G.E.U. et contraception
La plupart des femmes en âge de procréer en France utilisent une contraception. Toutefois, la fiabilité de celles-ci n'est pas absolue. Pour chaque méthode contraceptive, il existe un indice, l'indice de Pearl, indiquant sa fiabilité. Cet indice reflète le nombre de grossesses survenant chez 100 femmes utilisant une méthode contraceptive donnée pendant une année.
- La pilule œstroprogestative, prise de manière parfaite, régulière et sans oubli, possède un indice de Pearl de 0,3. Cela signifie qu'il y aura 3 grossesses pour 1000 femmes par an.
- Pour le préservatif, utilisé correctement à chaque rapport sans aucun oubli, l'indice de Pearl est de 2. Dans la pratique, il est plutôt situé entre 13 et 18 (soit 130 à 180 grossesses pour 1000 femmes par an).
- Enfin, pour le D.I.U. au cuivre, l'indice est de 0,6, et pour le stérilet hormonal, il se situe entre 0,1 et 0,4, un chiffre comparable à celui de l'implant.
Une contraception bien conduite n'exclut donc pas une grossesse extra-utérine, mais elle réduit fortement le risque.
Diagnostic clinique et biologique
Les symptômes de la G.E.U. sont variables et peuvent inclure :
- Douleurs pelviennes et/ou métrorragies, parfois confondues avec des règles par les patientes.
- Absence d’aménorrhée : la patiente peut ignorer qu’elle est enceinte.
Une grossesse intra-utérine précocement identifiée rend la G.E.U. peu probable mais ne l’exclut pas formellement (grossesse hétérotopique). Une douleur pelvienne intense malgré la visualisation d'un sac gestationnel intra utérin doit faire rechercher ce diagnostic.
Le diagnostic de G.E.U. repose sur l’association de :
- Le dosage de la β-HCG :
- Le seuil échographique discriminant pour visualiser une grossesse intra-utérine par voie transvaginale est de 1 500 à 2 000 UI/L (à partir de 800 à 1000 UI/L avec les nouveaux appareils d'échographie). Si la cavité utérine est vide à ce niveau de β-HCG, une G.E.U. est fortement suspectée.
- Un taux de β-HCG isolé ne permet pas de déterminer un seuil minimal de risque de rupture ou de décès, mais des taux très élevés augmentent la probabilité de complications.
- L'échographie endovaginale : examen de choix pour localiser la grossesse et évaluer les signes indirects d’une G.E.U. Toutefois, une échographie sus pubienne est généralement suffisant pour évoquer une G.E.U.
L’examen gynécologique n’est pas indispensable pour éliminer une G.E.U. Ce dernier peut être réalisé dans un second temps par un spécialiste en cas de forte suspicion.
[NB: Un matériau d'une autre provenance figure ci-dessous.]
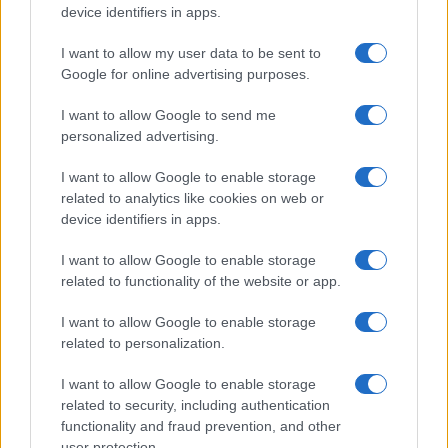
device identifiers in apps.
I want to allow my user data to be sent to
Google for online advertising purposes.
Új és Használt GSM kiemelt ajánlatok
I want to allow Google to send me
personalized advertising.
Apple Watch Ultra 3
I want to allow Google to enable storage
related to analytics like cookies on web or
device identifiers in apps.
I want to allow Google to enable storage
related to functionality of the website or app.
I want to allow Google to enable storage
related to personalization.
Euro Gsm
272.000 Ft (új)
I want to allow Google to enable storage
related to security, including authentication
Apple iPhone 16
functionality and fraud prevention, and other
user protection.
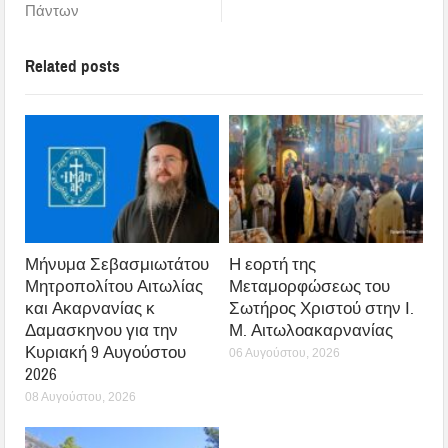
Πάντων
Related posts
Μήνυμα Σεβασμιωτάτου
Η εορτή της
Μητροπολίτου Αιτωλίας
Μεταμορφώσεως του
και Ακαρνανίας κ
Σωτήρος Χριστού στην Ι.
Δαμασκηνου για την
Μ. Αιτωλοακαρνανίας
Κυριακή 9 Αυγούστου
06 Αυγούστου, 2026
2026
08 Αυγούστου, 2026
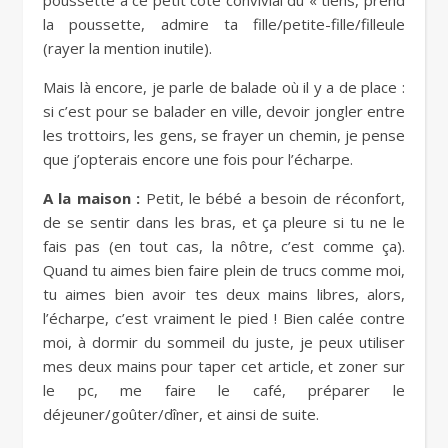
la poussette, admire ta fille/petite-fille/filleule
(rayer la mention inutile).
Mais là encore, je parle de balade où il y a de place :
si c’est pour se balader en ville, devoir jongler entre
les trottoirs, les gens, se frayer un chemin, je pense
que j’opterais encore une fois pour l’écharpe.
A la maison :
Petit, le bébé a besoin de réconfort,
de se sentir dans les bras, et ça pleure si tu ne le
fais pas (en tout cas, la nôtre, c’est comme ça).
Quand tu aimes bien faire plein de trucs comme moi,
tu aimes bien avoir tes deux mains libres, alors,
l’écharpe, c’est vraiment le pied ! Bien calée contre
moi, à dormir du sommeil du juste, je peux utiliser
mes deux mains pour taper cet article, et zoner sur
le pc, me faire le café, préparer le
déjeuner/goûter/dîner, et ainsi de suite.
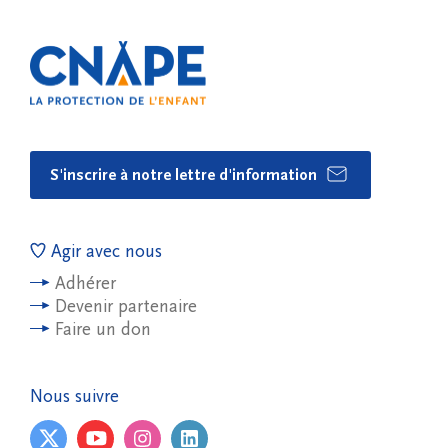
S'inscrire à notre lettre d'information
Agir avec nous
Adhérer
Devenir partenaire
Faire un don
Nous suivre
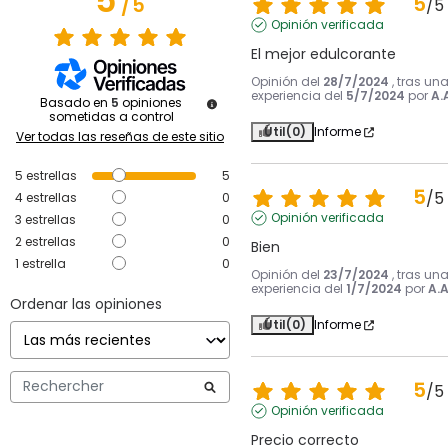
5
5
/
5
/
5
Opinión verificada
El mejor edulcorante
Opinión del
28/7/2024
, tras un
experiencia del
5/7/2024
por
A.
Basado en
5
opiniones
sometidas a control
Útil
(0)
Informe
Ver todas las reseñas de este sitio
5
estrellas
5
5
/
5
4
estrellas
0
Opinión verificada
3
estrellas
0
2
estrellas
0
Bien
1
estrella
0
Opinión del
23/7/2024
, tras un
experiencia del
1/7/2024
por
A.A
Ordenar las opiniones
Útil
(0)
Informe
5
/
5
Opinión verificada
Precio correcto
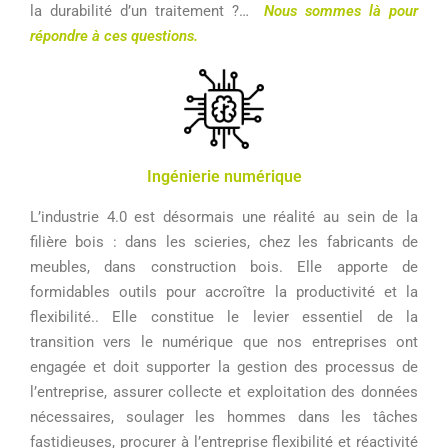
la durabilité d’un traitement ?…
Nous sommes là pour
répondre à ces questions.
Ingénierie numérique
L’industrie 4.0 est désormais une réalité au sein de la
filière bois : dans les scieries, chez les fabricants de
meubles, dans construction bois. Elle apporte de
formidables outils pour accroître la productivité et la
flexibilité.. Elle constitue le levier essentiel de la
transition vers le numérique que nos entreprises ont
engagée et doit supporter la gestion des processus de
l’entreprise, assurer collecte et exploitation des données
nécessaires, soulager les hommes dans les tâches
fastidieuses, procurer à l’entreprise flexibilité et réactivité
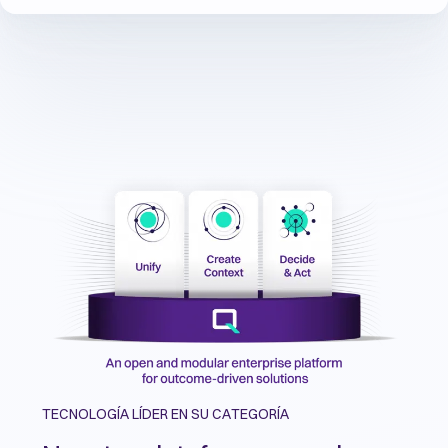
TECNOLOGÍA LÍDER EN SU CATEGORÍA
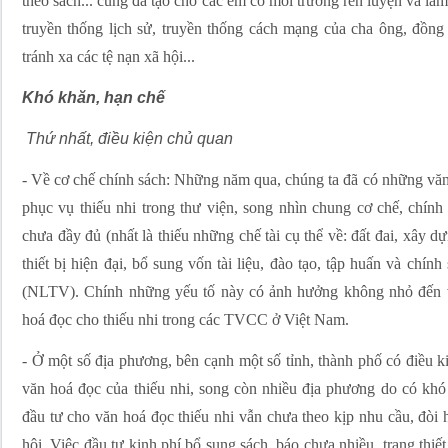
theo sách... cũng đã tạo cho các em có môi trường rèn luyện và làm
truyền thống lịch sử, truyền thống cách mạng của cha ông, đồng
tránh xa các tệ nạn xã hội...
Khó khăn, hạn chế
Thứ nhất, điều kiện chủ quan
- Về cơ chế chính sách: Những năm qua, chúng ta đã có những văn
phục vụ thiếu nhi trong thư viện, song nhìn chung cơ chế, chính
chưa đầy đủ (nhất là thiếu những chế tài cụ thể về: đất đai, xây dựn
thiết bị hiện đại, bổ sung vốn tài liệu, đào tạo, tập huấn và chín
(NLTV). Chính những yếu tố này có ảnh hưởng không nhỏ đến việ
hoá đọc cho thiếu nhi trong các TVCC ở Việt Nam.
- Ở một số địa phương, bên cạnh một số tỉnh, thành phố có điều k
văn hoá đọc của thiếu nhi, song còn nhiều địa phương do có khó
đầu tư cho văn hoá đọc thiếu nhi vẫn chưa theo kịp nhu cầu, đòi hỏ
hội. Việc đầu tư kinh phí bổ sung sách, báo chưa nhiều, trang thiế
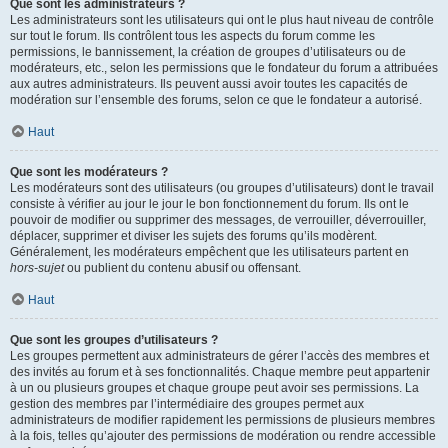
Que sont les administrateurs ?
Les administrateurs sont les utilisateurs qui ont le plus haut niveau de contrôle
sur tout le forum. Ils contrôlent tous les aspects du forum comme les
permissions, le bannissement, la création de groupes d’utilisateurs ou de
modérateurs, etc., selon les permissions que le fondateur du forum a attribuées
aux autres administrateurs. Ils peuvent aussi avoir toutes les capacités de
modération sur l’ensemble des forums, selon ce que le fondateur a autorisé.
Haut
Que sont les modérateurs ?
Les modérateurs sont des utilisateurs (ou groupes d’utilisateurs) dont le travail
consiste à vérifier au jour le jour le bon fonctionnement du forum. Ils ont le
pouvoir de modifier ou supprimer des messages, de verrouiller, déverrouiller,
déplacer, supprimer et diviser les sujets des forums qu’ils modèrent.
Généralement, les modérateurs empêchent que les utilisateurs partent en
hors-sujet
ou publient du contenu abusif ou offensant.
Haut
Que sont les groupes d’utilisateurs ?
Les groupes permettent aux administrateurs de gérer l’accès des membres et
des invités au forum et à ses fonctionnalités. Chaque membre peut appartenir
à un ou plusieurs groupes et chaque groupe peut avoir ses permissions. La
gestion des membres par l’intermédiaire des groupes permet aux
administrateurs de modifier rapidement les permissions de plusieurs membres
à la fois, telles qu’ajouter des permissions de modération ou rendre accessible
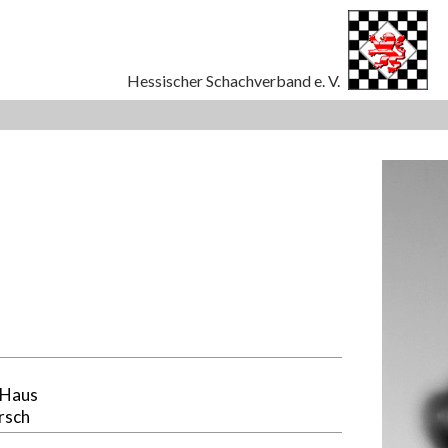
 Haus
rsch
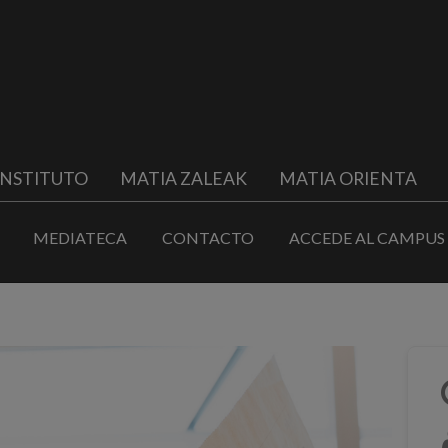
INSTITUTO
MATIA ZALEAK
MATIA ORIENTA
MEDIATECA
CONTACTO
ACCEDE AL CAMPUS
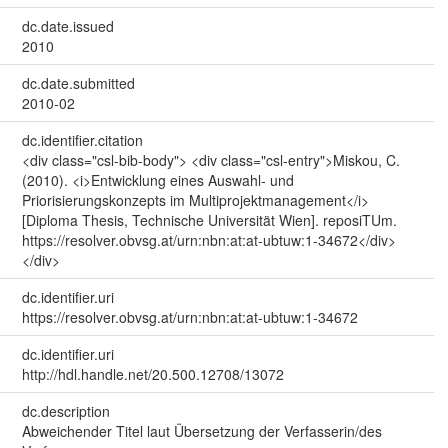
dc.date.issued
2010
dc.date.submitted
2010-02
dc.identifier.citation
<div class="csl-bib-body"> <div class="csl-entry">Miskou, C.
(2010). <i>Entwicklung eines Auswahl- und
Priorisierungskonzepts im Multiprojektmanagement</i>
[Diploma Thesis, Technische Universität Wien]. reposiTUm.
https://resolver.obvsg.at/urn:nbn:at:at-ubtuw:1-34672</div>
</div>
dc.identifier.uri
https://resolver.obvsg.at/urn:nbn:at:at-ubtuw:1-34672
dc.identifier.uri
http://hdl.handle.net/20.500.12708/13072
dc.description
Abweichender Titel laut Übersetzung der Verfasserin/des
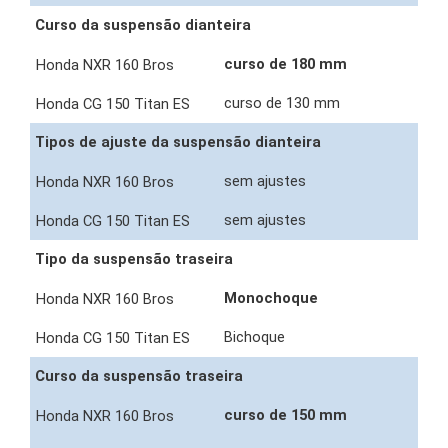
Curso da suspensão dianteira
curso de 180 mm
curso de 130 mm
Tipos de ajuste da suspensão dianteira
sem ajustes
sem ajustes
Tipo da suspensão traseira
Monochoque
Bichoque
Curso da suspensão traseira
curso de 150 mm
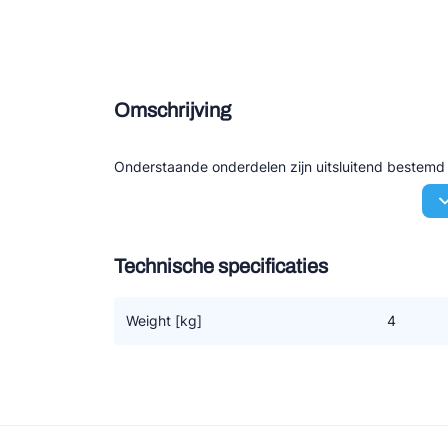
Douce
Zieh
Omschrijving
ESK 
TEK
Onderstaande onderdelen zijn uitsluitend bestem
Technische specificaties
Weight [kg]
4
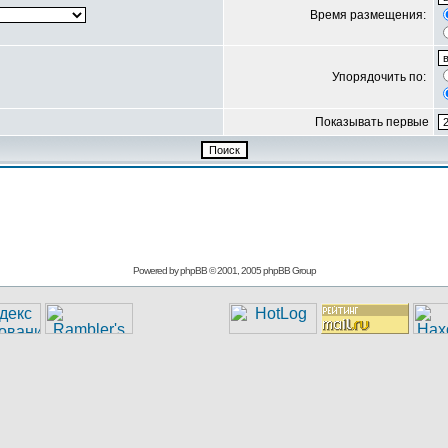
Время размещения:
Упорядочить по:
Показывать первые
Powered by
phpBB
© 2001, 2005 phpBB Group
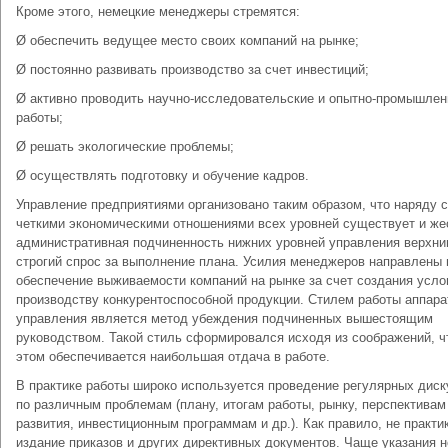
Кроме этого, немецкие менеджеры стремятся:
Ø обеспечить ведущее место своих компаний на рынке;
Ø постоянно развивать производство за счет инвестиций;
Ø активно проводить научно-исследовательские и опытно-промышле
работы;
Ø решать экологические проблемы;
Ø осуществлять подготовку и обучение кадров.
Управление предприятиями организовано таким образом, что наряду с
четкими экономическими отношениями всех уровней существует и же
административная подчиненность нижних уровней управления верхни
строгий спрос за выполнение плана. Усилия менеджеров направлены 
обеспечение выживаемости компаний на рынке за счет создания усло
производству конкурентоспособной продукции. Стилем работы аппара
управления является метод убеждения подчиненных вышестоящим
руководством. Такой стиль сформировался исходя из соображений, ч
этом обеспечивается наибольшая отдача в работе.
В практике работы широко используется проведение регулярных диск
по различным проблемам (плану, итогам работы, рынку, перспективам
развития, инвестиционным программам и др.). Как правило, не практи
издание приказов и других директивных документов. Чаще указания н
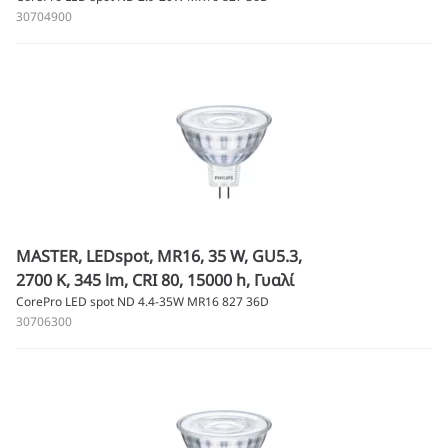
30704900
MASTER, LEDspot, MR16, 35 W, GU5.3,
2700 K, 345 lm, CRI 80, 15000 h, Γυαλί
CorePro LED spot ND 4.4-35W MR16 827 36D
30706300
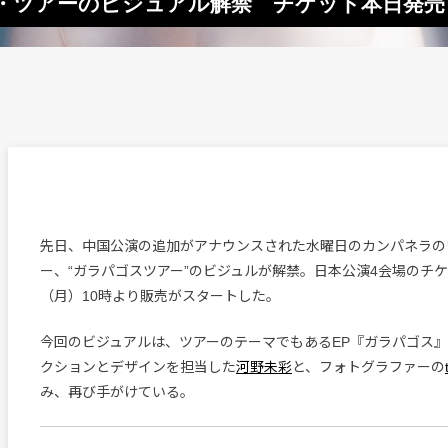
・ツアーのビジュアル解禁 チケット本日発売
先日、中国公演の追加がアナウンスされた水曜日のカンパネラの
ー、“ガラパゴスツアー”のビジュルが解禁。日本公演4会場のチケ
（月）10時より販売がスタートした。
今回のビジュアルは、ツアーのテーマでもあるEP『ガラパゴス
クションとデザインを担当した
河野未彩
と、フォトグラファーの
み、再び手がけている。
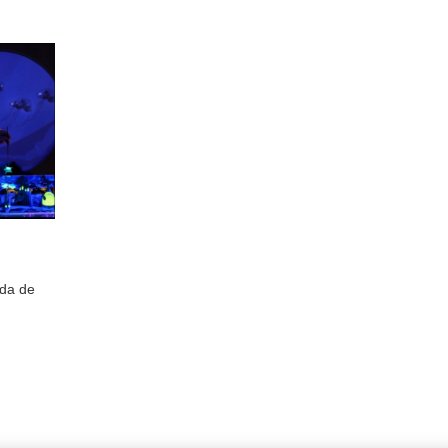
da de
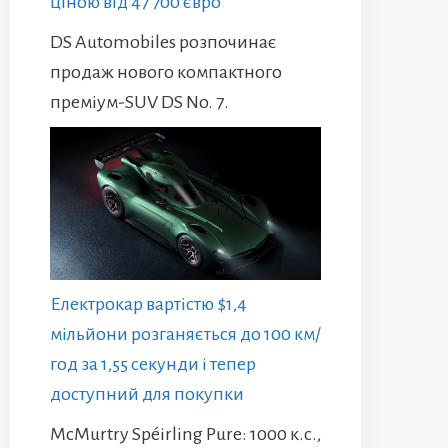
ціною від 47 700 євро
DS Automobiles розпочинає
продаж нового компактного
преміум-SUV DS No. 7.
Електрокар вартістю $1,4
мільйони розганяється до 100 км/
год за 1,55 секунди і тепер
доступний для покупки
McMurtry Spéirling Pure: 1000 к.с.,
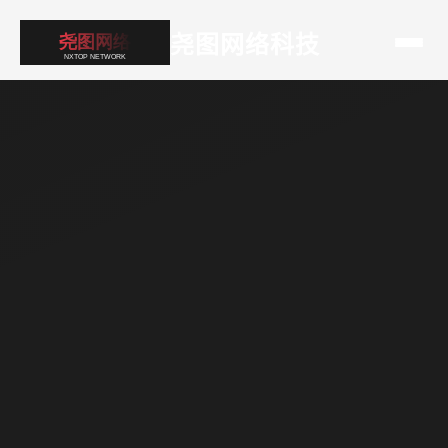
尧图网络科技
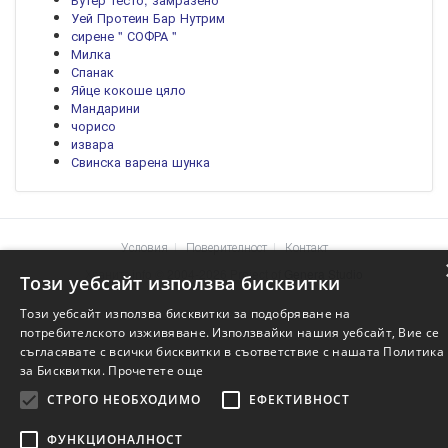
Уей Протеин Бар Нутрим
сирене " СОФРА "
Милка
Спанак
Яйце кокоше цяло
Мандарини
чорисо
извара
Свинска варена шунка
Условия
Поверителност
Контакт
Храните.info © 2004-2026 Project of
Genera Studio
Този уебсайт използва бисквитки
Този уебсайт използва бисквитки за подобряване на
потребителското изживяване. Използвайки нашия уебсайт, Вие се
съгласявате с всички бисквитки в съответствие с нашата Политика
за Бисквитки.
Прочетете още
СТРОГО НЕОБХОДИМО
ЕФЕКТИВНОСТ
ФУНКЦИОНАЛНОСТ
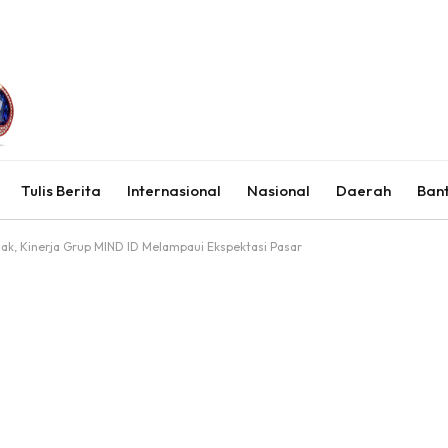
Tulis Berita
Internasional
Nasional
Daerah
Ban
olak, Kinerja Grup MIND ID Melampaui Ekspektasi Pasar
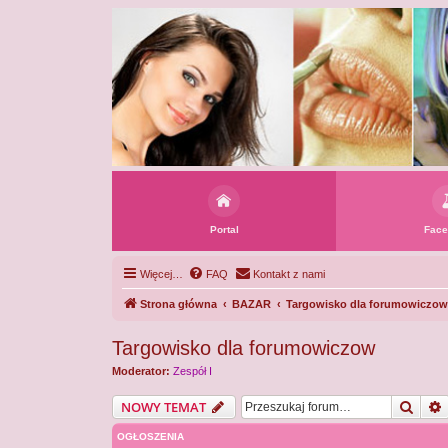
Portal
Face
Więcej…
FAQ
Kontakt z nami
Strona główna
BAZAR
Targowisko dla forumowiczow
Targowisko dla forumowiczow
Moderator:
Zespół I
Szuka
NOWY TEMAT
OGŁOSZENIA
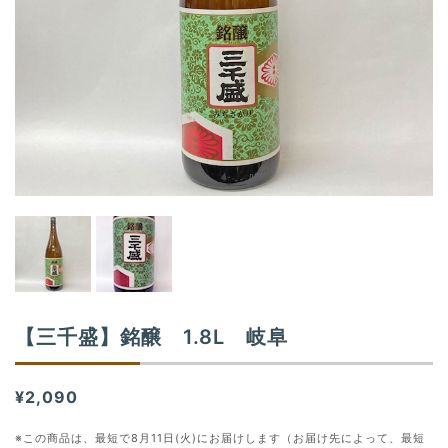
o
n
【三千盛】銘醸 1.8L 岐阜
¥2,090
※この商品は、最短で8月11日(火)にお届けします（お届け先によって、最短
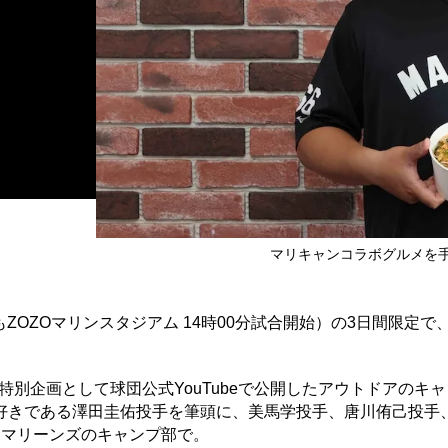
マリキャンコラボグルメ
ZOZOマリンスタジアム 14時00分試合開始）の3日間限定で
。
特別企画として球団公式YouTubeで公開したアウトドアのキ
好きである澤田圭佑投手を筆頭に、美馬学投手、唐川侑己投手
テマリーンズのキャンプ部で。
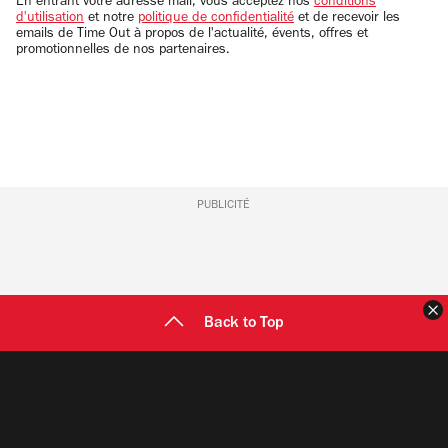
En entrant votre adresse mail, vous acceptez nos
conditions
d'utilisation
et notre
politique de confidentialité
et de recevoir les
emails de Time Out à propos de l'actualité, évents, offres et
promotionnelles de nos partenaires.
PUBLICITÉ
F
Back to Top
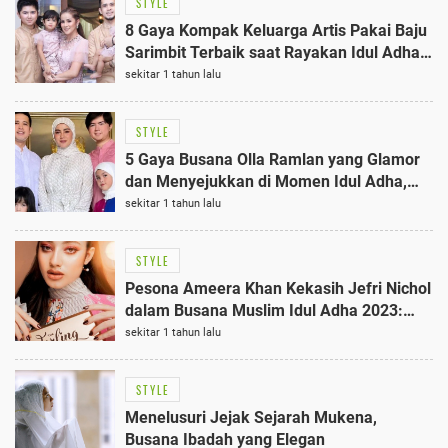
STYLE
8 Gaya Kompak Keluarga Artis Pakai Baju
Sarimbit Terbaik saat Rayakan Idul Adha
2025
sekitar 1 tahun lalu
STYLE
5 Gaya Busana Olla Ramlan yang Glamor
dan Menyejukkan di Momen Idul Adha,
Wajib Tahu!
sekitar 1 tahun lalu
STYLE
Pesona Ameera Khan Kekasih Jefri Nichol
dalam Busana Muslim Idul Adha 2023:
Terlihat Menawan!
sekitar 1 tahun lalu
STYLE
Menelusuri Jejak Sejarah Mukena,
Busana Ibadah yang Elegan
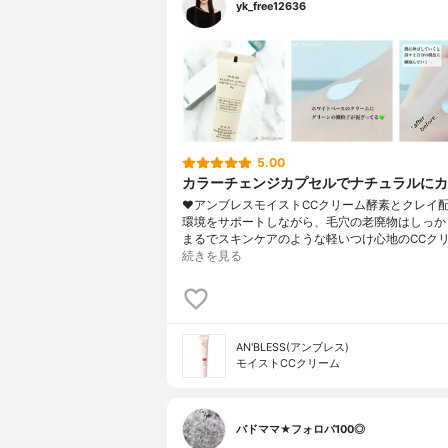
yk_free12636
5.00
カラーチェンジカプセルでナチュラルにカ
❤︎アンブレスモイストCCクリーム酵素とクレイ
環境をサポートしながら、毛穴の老廃物はしっか
まるでスキンケアのような軽いつけ心地のCCク
続きを見る
AN'BLESS(アンブレス)
モイストCCクリーム
バドママ★フォロバ100◎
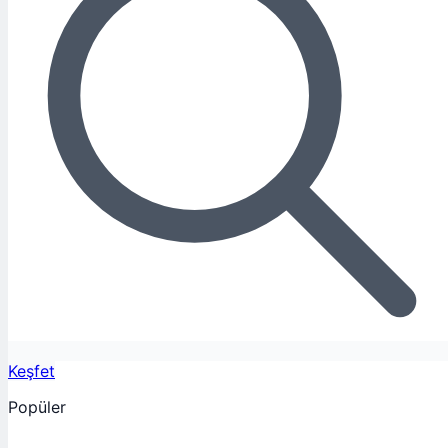
Keşfet
Popüler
Le dosage des β-HCG + l’échographie sus pubienne suffisent le plus souvent à évoquer ou éliminer une G.E.U.
Cas particuliers : grossesses chez les mineures et contexte spécifique
Les mineures peuvent présenter une G.E.U. dès qu’elles sont réglées et ont des rapports sexuels (consentis ou non).
L’évocation de ce diagnostic est d’autant plus difficile dans ce contexte (interrogatoire en présence de parents obligatoires jusqu’à 15 ans, difficulté à parler de sexualité durant l’adolescence, etc).
Ces situations imposent une attention particulière, avec un interrogatoire et une prise en charge adaptés, éventuellement en collaboration avec des structures médico-légales en cas de suspicion de violences sexuelles.
Pour rappel : selon l’article 227-25 du Code pénal « tout acte sexuel entre un adulte et un mineur de moins de 15 ans est considéré comme une atteinte sexuelle et nécessite un signalement [au Procureur de la République]. Le consentement d'un mineur de moins de 15 ans est juridiquement non valable pour des relations sexuelles avec un adulte, indépendamment du contexte ». Cela constitue une des rares levée du secret médical.
Conclusion
Le diagnostic précoce et la prise en charge rapide sont essentiels pour éviter les complications graves de la G.E.U.. Le traitement peut être médical (méthotrexate) ou chirurgical selon la situation clinique. Une approche multidisciplinaire incluant gynécologues et urgentistes est souvent nécessaire pour garantir une prise en charge optimale.
L'utilisation de plus en plus fréquente de l'échographie dans les services d'urgences permet une détection précoce des grossesses extra-utérines (G.E.U.), ce qui améliore considérablement le pronostic et prise en charge des patientes.